Edited by Iain Hay and Jonathan V. Beaverstock
Chapter 9: ‘One time I’ma show you how to get rich!’ Rap music, wealth and the rise of the hip-hop mogul
In little more than two decades, rap music, and its associated hip-hop culture, has gone from underground phenomenon to a multimillion-dollar business. It has gained a ubiquitous presence and lasting foothold in the market economy, achieved transnational acceptance, and co-opted the mainstream music industry to generate huge sums of money.
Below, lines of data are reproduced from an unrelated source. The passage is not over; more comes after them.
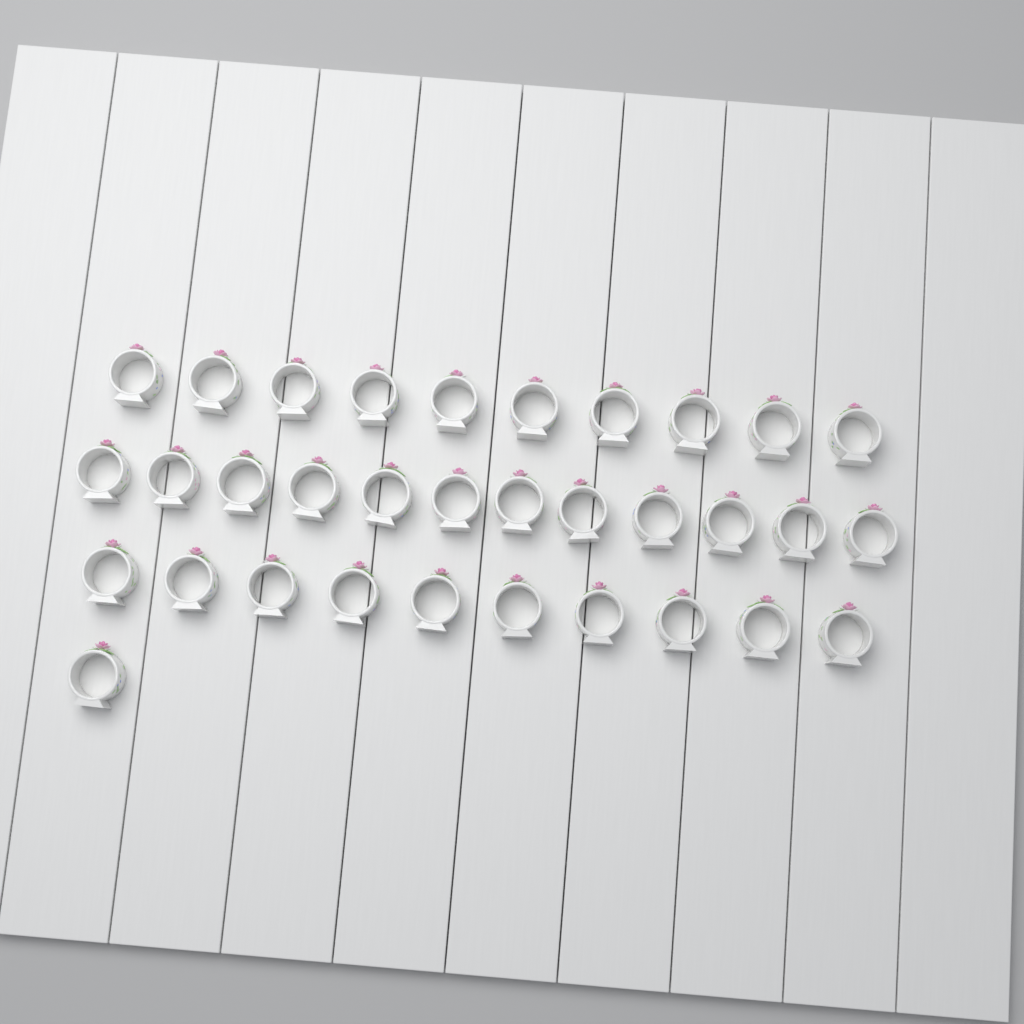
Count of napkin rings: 33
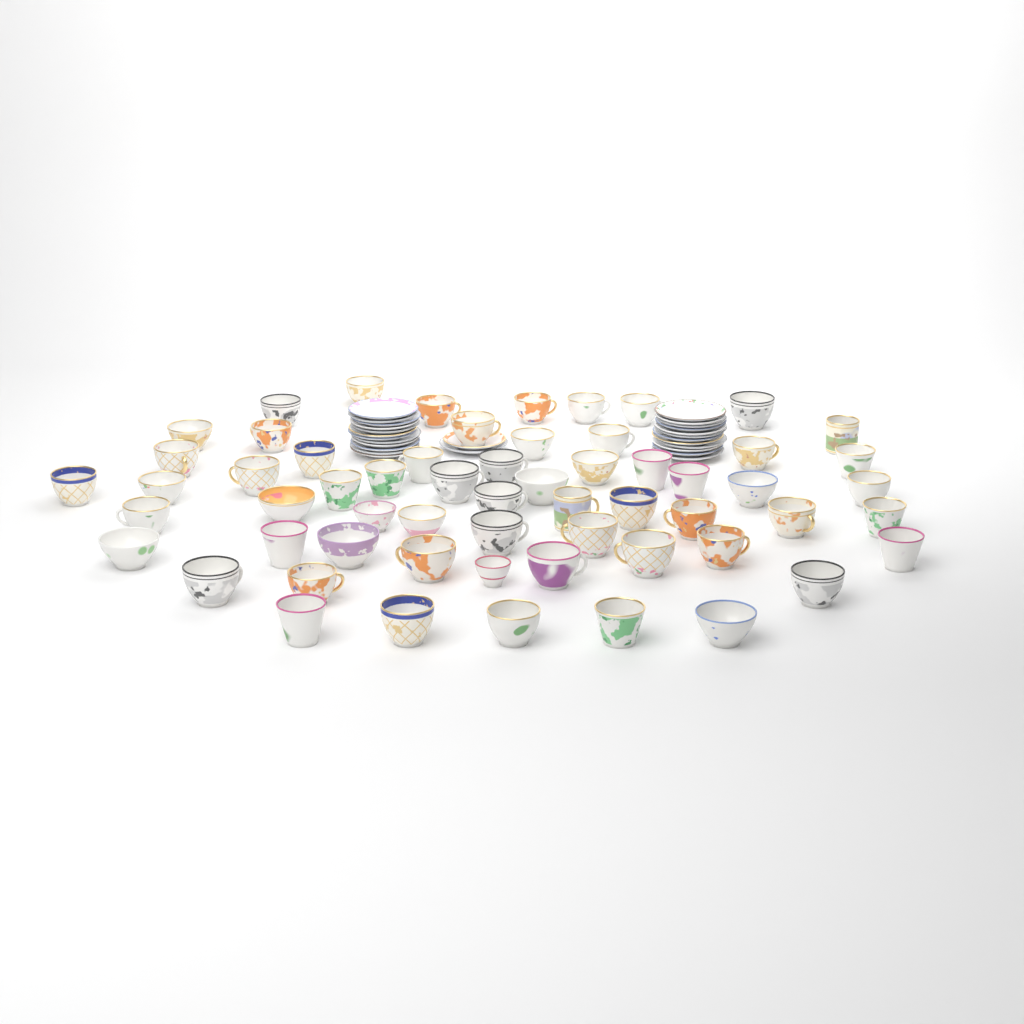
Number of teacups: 60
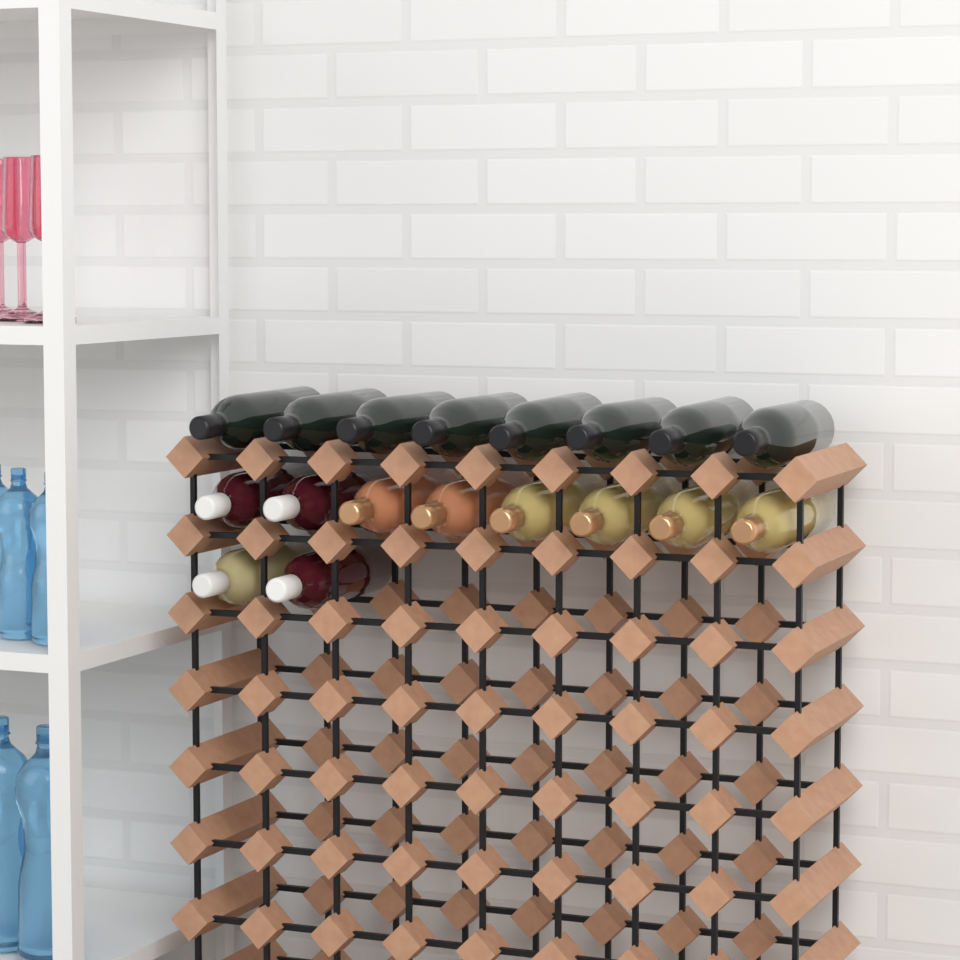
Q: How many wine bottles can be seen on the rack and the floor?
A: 18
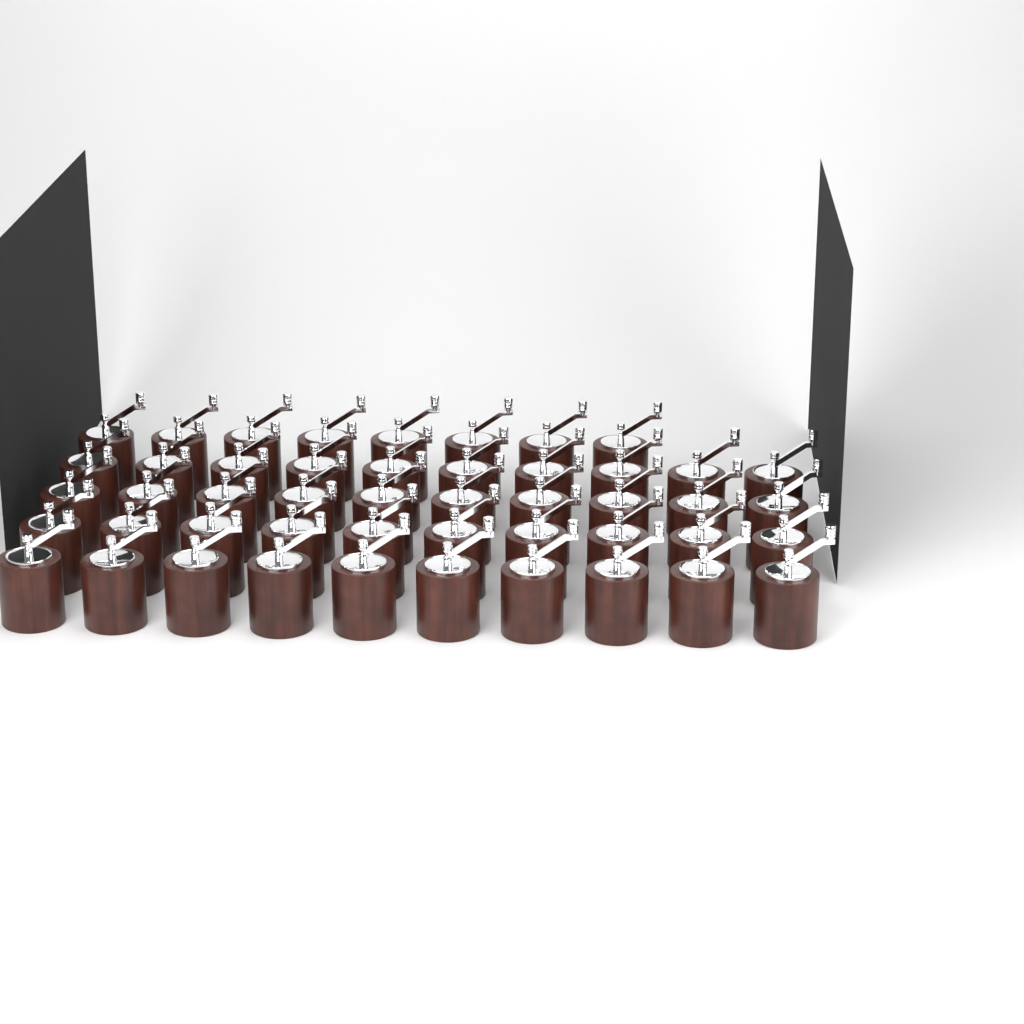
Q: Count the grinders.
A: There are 48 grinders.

In 2000, it was estimated that rap music generated US$1.8 billion in sales in the United States alone (Kun, 2002), and in 2006 US$1.3 billion, equivalent to 11.4 per cent of the entire US music market (Miller-Young, 2008). But hip-hop culture also extends beyond music and dance; it is not merely a form of entertainment but has become a lifestyle, helping to break down the separation between pop culture and daily life (Jenkins, 2011), influencing fashion and consumption of a wide range of lifestyle goods. As Miller-Young (2008) argues, hip-hop has become the main form of legibility for African American culture, and one that has diasporic and global effects. As a well-established industry with considerable economic power, hip-hop has created significant economic opportunities for recording artists, producers and entrepreneurs (Cox Edmondson, 2008).